Ein schneller Scan der Umgebung offenbarte eine Tür am hinteren Ende des Raums, die in die Küche führen musste. Lenas Gedanken rasten, sie analysierte ihre Optionen in Sekundenbruchteilen. Sie packte ihre Tasche fester, ließ sich tiefer hinter den Tisch sinken und wartete auf den perfekten Moment. Dann sprintete sie los.

„Bleiben Sie stehen!“ rief einer der Männer, doch Lena ignorierte ihn. Sie stieß die Küchentür auf, rannte durch die enge, metallische Hitze der Küche und stürmte in die kühle Nacht hinaus.
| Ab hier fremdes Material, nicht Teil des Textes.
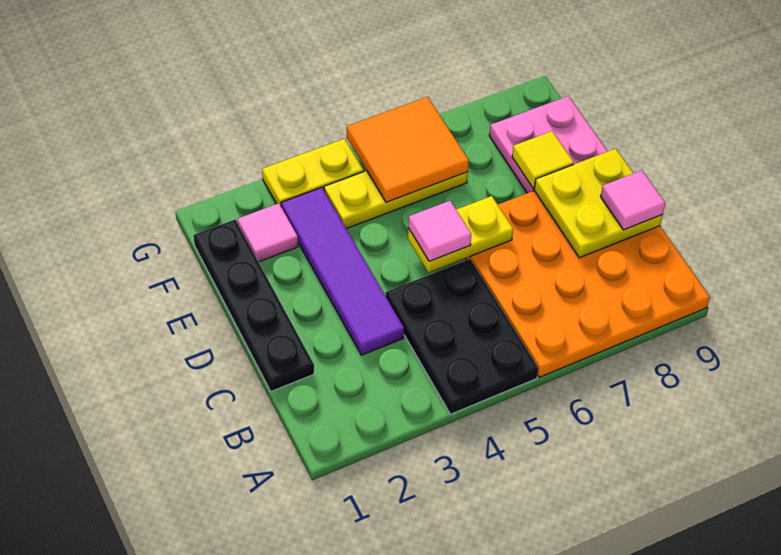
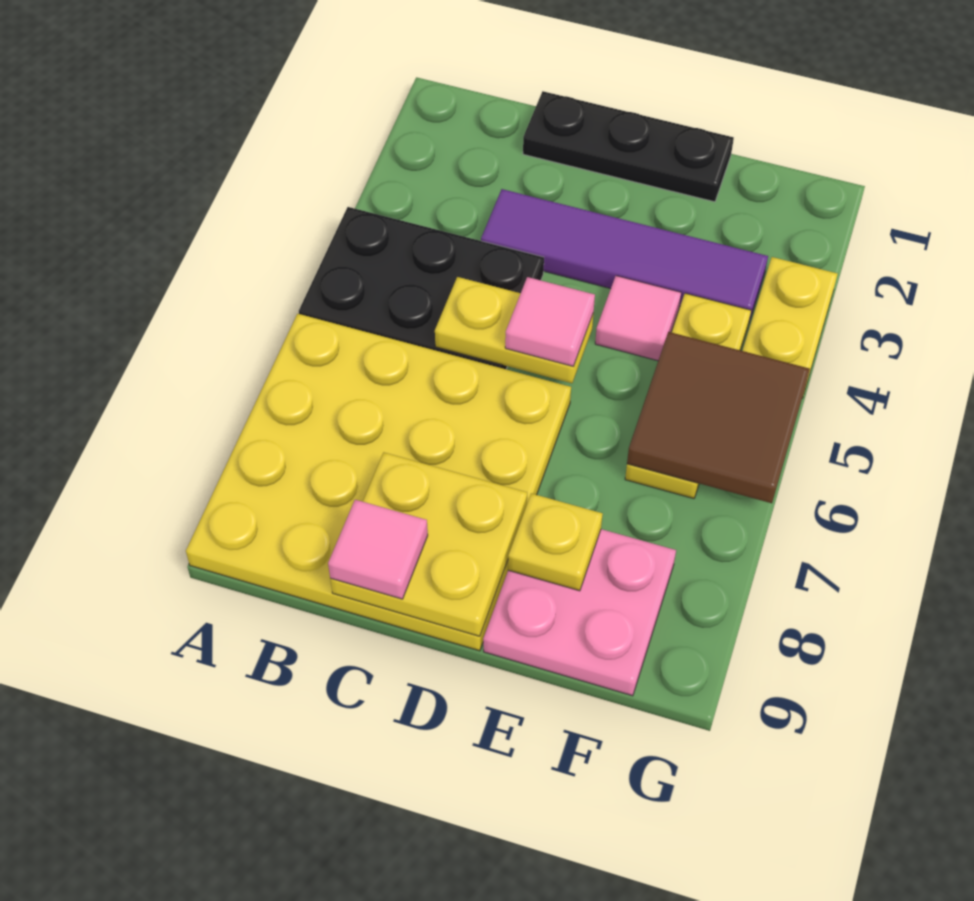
orange plate A6:D9 level 1 -> yellow plate A6:D9 level 1
black plate C1:F1 level 1 -> black plate C1:E1 level 1
yellow plate D5:D6 level 2 -> yellow plate C5:D5 level 2
yellow tile E8 level 2 -> yellow plate E8 level 2
pink tile F2 level 1 -> pink tile E4 level 1
orange tile F5:G6 level 2 -> brown tile F5:G6 level 2

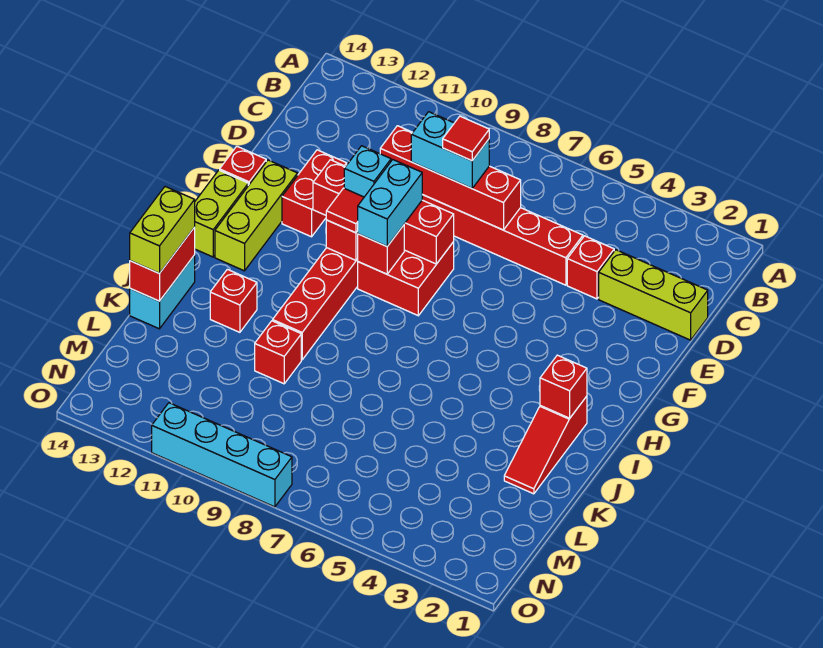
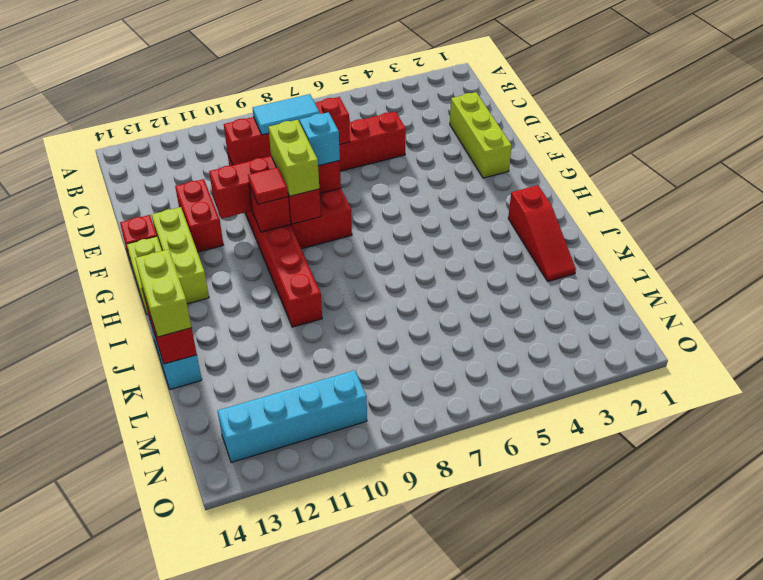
lime brick D1:D3 level 1 -> lime brick D2:F2 level 1
red brick D4 level 1 -> none
cyan brick D8:D9 level 3 -> cyan tile D8:D9 level 3
red tile D8 level 4 -> none
cyan brick F9:G9 level 3 -> lime brick F9:G9 level 3
cyan brick F10 level 3 -> cyan brick F8 level 3
red brick I2 level 2 -> none
red brick J12 level 1 -> none
red brick K10 level 1 -> none
cyan brick O8:O11 level 1 -> cyan brick N10:N13 level 1

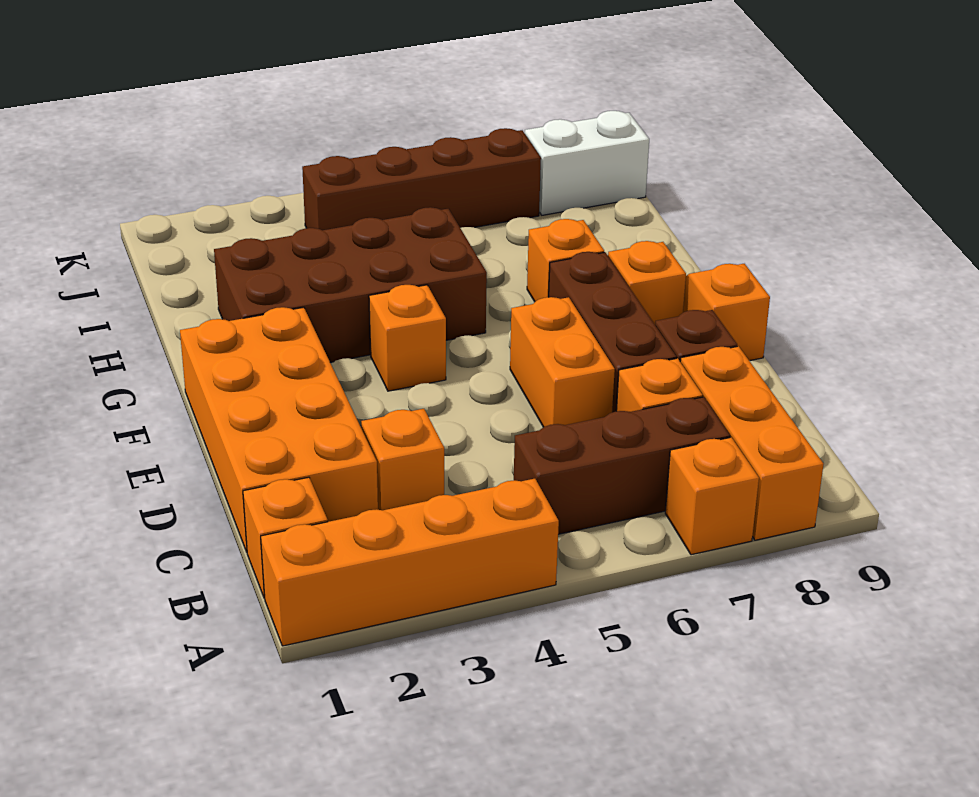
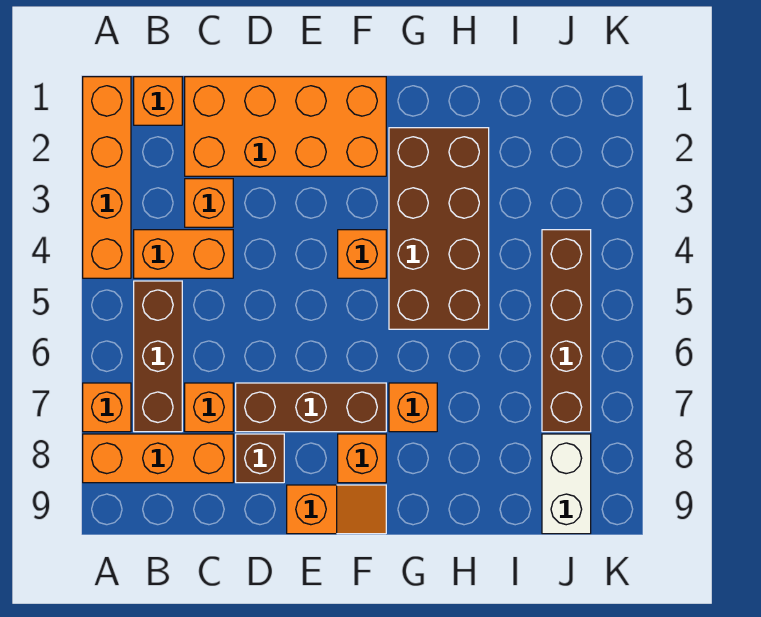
orange brick D6:E6 level 1 -> orange brick B4:C4 level 1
Der Regen prasselte gegen ihr Gesicht, der Wind biss in ihre Haut, doch sie zwang sich vorwärts.

Die Schritte hinter ihr wurden lauter. Die Männer verfolgten sie durch die engen Gassen des Küstendorfs, ihre Stiefel klatschten auf den nassen Boden. Lena schlüpfte durch einen schmalen Durchgang zwischen zwei Häusern, duckte sich in die Schatten und hielt den Atem an.

Die Dunkelheit und der Regen waren ihre Verbündeten. Sie presste sich gegen die kalte, feuchte Wand, ihre Hand fest um ihre Tasche geschlossen. Die Schritte näherten sich, wurden langsamer. Sie hörte die Männer miteinander flüstern, dann entfernten sich die Geräusche allmählich.

Lena wartete, bis die Nacht wieder still wurde. Ihr Atem ging flach, und ihr Herz hämmerte in ihrer Brust. Als sie sich endlich aus ihrem Versteck wagte, war sie durchnässt und zitternd, aber entschlossen. Paul war tot – und sie allein hatte den Stick. Was auch immer darauf war, es war wertvoll genug, dass Labyrinth bereit war, dafür zu töten.

Mit einem letzten Blick über die Schulter verschwand Lena in die Nacht, ihre Gedanken ein Wirbelsturm aus Schuld, Wut und Entschlossenheit. Es gab kein Zurück mehr. Labyrinth wusste, wer sie war – und sie wusste, dass sie nicht aufgeben würde, bis sie die Wahrheit herausgefunden hatte.